Copy each line of the records that contains the word "with".

^^^^^^^^^^^^^^^^

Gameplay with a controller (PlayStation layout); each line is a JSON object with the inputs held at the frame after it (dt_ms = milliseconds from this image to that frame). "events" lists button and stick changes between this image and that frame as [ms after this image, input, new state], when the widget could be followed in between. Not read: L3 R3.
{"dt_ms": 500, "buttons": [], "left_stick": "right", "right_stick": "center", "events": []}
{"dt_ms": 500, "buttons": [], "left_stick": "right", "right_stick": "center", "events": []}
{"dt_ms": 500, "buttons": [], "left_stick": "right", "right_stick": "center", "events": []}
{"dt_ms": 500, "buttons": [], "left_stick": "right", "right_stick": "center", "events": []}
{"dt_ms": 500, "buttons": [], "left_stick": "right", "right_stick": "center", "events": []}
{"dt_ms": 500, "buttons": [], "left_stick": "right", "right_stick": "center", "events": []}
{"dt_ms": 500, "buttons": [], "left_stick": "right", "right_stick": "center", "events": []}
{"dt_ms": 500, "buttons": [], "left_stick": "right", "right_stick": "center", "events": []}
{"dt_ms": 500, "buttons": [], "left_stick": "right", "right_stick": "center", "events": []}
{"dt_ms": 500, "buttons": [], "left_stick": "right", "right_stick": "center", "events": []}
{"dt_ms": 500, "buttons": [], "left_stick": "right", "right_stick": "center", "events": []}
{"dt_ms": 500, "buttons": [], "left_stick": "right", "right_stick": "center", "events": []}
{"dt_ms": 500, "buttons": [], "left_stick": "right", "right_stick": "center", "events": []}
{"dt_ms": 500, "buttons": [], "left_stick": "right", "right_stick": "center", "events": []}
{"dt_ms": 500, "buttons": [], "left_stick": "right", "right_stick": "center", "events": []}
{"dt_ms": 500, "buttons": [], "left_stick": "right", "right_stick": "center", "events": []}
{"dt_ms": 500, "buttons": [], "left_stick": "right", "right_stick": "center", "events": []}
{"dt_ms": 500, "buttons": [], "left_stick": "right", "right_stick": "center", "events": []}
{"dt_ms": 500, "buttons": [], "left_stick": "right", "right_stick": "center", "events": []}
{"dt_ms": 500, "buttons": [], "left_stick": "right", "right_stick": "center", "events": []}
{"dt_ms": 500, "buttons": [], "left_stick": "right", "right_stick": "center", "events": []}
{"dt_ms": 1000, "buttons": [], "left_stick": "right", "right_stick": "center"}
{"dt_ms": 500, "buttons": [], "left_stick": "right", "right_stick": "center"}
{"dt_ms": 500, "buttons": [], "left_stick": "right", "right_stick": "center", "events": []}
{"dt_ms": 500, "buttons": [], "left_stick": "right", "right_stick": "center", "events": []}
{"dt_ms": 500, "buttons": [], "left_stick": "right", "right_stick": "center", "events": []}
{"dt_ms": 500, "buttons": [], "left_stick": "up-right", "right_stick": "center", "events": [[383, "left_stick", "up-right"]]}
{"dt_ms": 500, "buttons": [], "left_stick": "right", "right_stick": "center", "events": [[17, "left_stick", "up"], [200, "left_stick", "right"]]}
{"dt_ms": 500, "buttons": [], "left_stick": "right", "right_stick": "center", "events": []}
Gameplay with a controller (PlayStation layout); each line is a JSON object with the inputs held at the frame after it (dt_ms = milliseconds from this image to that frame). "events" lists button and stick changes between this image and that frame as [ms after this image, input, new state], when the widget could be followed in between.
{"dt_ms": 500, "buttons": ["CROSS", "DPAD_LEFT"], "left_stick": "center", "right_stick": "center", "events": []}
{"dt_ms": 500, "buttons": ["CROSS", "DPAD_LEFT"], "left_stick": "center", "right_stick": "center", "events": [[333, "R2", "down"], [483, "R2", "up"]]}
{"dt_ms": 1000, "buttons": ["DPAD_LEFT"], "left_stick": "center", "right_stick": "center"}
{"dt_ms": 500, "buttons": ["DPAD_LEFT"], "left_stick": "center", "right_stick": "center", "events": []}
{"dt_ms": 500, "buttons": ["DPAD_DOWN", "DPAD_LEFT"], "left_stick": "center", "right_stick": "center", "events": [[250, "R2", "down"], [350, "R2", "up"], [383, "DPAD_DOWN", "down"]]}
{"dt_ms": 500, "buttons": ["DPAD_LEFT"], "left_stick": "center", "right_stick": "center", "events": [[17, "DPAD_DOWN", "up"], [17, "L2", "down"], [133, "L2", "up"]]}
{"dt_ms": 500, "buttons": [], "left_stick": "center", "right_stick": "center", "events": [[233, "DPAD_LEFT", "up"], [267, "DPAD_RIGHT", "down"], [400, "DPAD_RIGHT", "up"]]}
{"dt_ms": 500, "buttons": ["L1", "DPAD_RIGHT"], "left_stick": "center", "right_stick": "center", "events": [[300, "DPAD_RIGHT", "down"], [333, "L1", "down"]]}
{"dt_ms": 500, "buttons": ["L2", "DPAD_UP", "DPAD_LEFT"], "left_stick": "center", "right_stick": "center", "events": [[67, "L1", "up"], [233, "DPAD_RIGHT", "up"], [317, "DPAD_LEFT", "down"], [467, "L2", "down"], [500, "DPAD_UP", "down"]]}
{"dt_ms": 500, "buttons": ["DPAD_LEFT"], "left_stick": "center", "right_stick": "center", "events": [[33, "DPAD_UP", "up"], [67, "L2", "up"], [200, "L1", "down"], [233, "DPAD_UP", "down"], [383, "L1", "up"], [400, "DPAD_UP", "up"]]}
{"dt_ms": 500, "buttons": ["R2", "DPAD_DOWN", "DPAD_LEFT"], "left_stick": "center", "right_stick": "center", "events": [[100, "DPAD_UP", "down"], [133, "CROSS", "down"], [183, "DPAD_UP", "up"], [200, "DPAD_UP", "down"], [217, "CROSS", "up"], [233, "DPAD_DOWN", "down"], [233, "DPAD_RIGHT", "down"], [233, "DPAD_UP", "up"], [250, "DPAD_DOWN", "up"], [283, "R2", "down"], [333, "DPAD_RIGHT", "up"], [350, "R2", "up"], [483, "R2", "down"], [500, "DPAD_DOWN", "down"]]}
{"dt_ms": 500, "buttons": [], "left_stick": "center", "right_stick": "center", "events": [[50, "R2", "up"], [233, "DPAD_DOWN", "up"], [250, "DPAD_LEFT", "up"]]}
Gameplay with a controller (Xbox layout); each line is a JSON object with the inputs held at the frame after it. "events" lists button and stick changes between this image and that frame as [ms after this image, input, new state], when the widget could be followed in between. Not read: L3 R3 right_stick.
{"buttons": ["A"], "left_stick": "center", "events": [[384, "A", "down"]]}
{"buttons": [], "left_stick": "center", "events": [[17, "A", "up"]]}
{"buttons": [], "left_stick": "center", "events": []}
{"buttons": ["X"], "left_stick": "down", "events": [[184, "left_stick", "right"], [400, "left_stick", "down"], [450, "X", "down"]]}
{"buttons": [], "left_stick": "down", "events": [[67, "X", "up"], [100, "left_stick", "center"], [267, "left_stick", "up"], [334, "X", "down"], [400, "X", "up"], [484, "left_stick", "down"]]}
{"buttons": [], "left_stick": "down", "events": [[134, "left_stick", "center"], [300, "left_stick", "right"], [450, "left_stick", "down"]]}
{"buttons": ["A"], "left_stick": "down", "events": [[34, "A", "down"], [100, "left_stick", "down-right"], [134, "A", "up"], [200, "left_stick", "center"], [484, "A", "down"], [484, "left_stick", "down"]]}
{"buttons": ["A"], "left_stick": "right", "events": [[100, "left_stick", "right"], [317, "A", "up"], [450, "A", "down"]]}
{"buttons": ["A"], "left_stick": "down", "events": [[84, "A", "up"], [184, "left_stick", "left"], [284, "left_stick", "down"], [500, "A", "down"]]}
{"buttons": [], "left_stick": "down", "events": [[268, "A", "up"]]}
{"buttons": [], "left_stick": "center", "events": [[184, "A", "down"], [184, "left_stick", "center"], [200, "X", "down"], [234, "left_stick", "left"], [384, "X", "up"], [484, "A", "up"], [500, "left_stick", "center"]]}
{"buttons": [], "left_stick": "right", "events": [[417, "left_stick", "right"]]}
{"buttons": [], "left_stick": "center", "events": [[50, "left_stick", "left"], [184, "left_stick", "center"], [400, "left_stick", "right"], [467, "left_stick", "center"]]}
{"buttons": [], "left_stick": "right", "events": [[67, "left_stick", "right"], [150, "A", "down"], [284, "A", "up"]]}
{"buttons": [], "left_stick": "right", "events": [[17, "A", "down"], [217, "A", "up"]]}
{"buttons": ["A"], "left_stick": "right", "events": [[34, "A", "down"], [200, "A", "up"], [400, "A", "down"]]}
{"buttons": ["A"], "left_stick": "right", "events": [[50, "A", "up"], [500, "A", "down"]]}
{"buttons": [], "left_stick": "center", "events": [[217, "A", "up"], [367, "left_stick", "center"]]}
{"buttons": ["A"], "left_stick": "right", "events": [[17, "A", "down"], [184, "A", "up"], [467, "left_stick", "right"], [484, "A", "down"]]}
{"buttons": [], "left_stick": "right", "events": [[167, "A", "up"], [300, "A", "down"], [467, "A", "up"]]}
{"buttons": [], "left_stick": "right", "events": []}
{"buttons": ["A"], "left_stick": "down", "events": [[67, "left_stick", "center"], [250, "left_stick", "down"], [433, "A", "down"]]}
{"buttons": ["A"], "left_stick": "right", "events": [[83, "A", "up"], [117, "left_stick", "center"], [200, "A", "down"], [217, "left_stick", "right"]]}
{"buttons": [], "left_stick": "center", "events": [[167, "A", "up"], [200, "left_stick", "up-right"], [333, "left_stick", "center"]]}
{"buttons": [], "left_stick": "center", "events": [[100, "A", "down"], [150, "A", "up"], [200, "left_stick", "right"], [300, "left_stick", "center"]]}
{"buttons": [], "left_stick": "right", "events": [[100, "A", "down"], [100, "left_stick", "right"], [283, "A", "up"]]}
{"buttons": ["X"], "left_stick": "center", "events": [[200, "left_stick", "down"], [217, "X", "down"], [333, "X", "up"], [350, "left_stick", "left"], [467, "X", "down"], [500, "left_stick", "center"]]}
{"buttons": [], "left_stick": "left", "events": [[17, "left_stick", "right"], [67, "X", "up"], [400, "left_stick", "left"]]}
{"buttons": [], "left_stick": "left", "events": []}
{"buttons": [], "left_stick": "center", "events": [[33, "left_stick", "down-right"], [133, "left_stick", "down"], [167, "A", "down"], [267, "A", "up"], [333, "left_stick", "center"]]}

^^^^^^^^^^^^^^^^

Written reply ::
Gameplay with a controller (PlayStation layout); each line is a JSON object with the inputs held at the frame after it (dt_ms = milliseconds from this image to that frame). "events" lists button and stick changes between this image and that frame as [ms after this image, input, new state], when the widget could be followed in between. Not read: L3 R3.
Gameplay with a controller (PlayStation layout); each line is a JSON object with the inputs held at the frame after it (dt_ms = milliseconds from this image to that frame). "events" lists button and stick changes between this image and that frame as [ms after this image, input, new state], when the widget could be followed in between.
Gameplay with a controller (Xbox layout); each line is a JSON object with the inputs held at the frame after it. "events" lists button and stick changes between this image and that frame as [ms after this image, input, new state], when the widget could be followed in between. Not read: L3 R3 right_stick.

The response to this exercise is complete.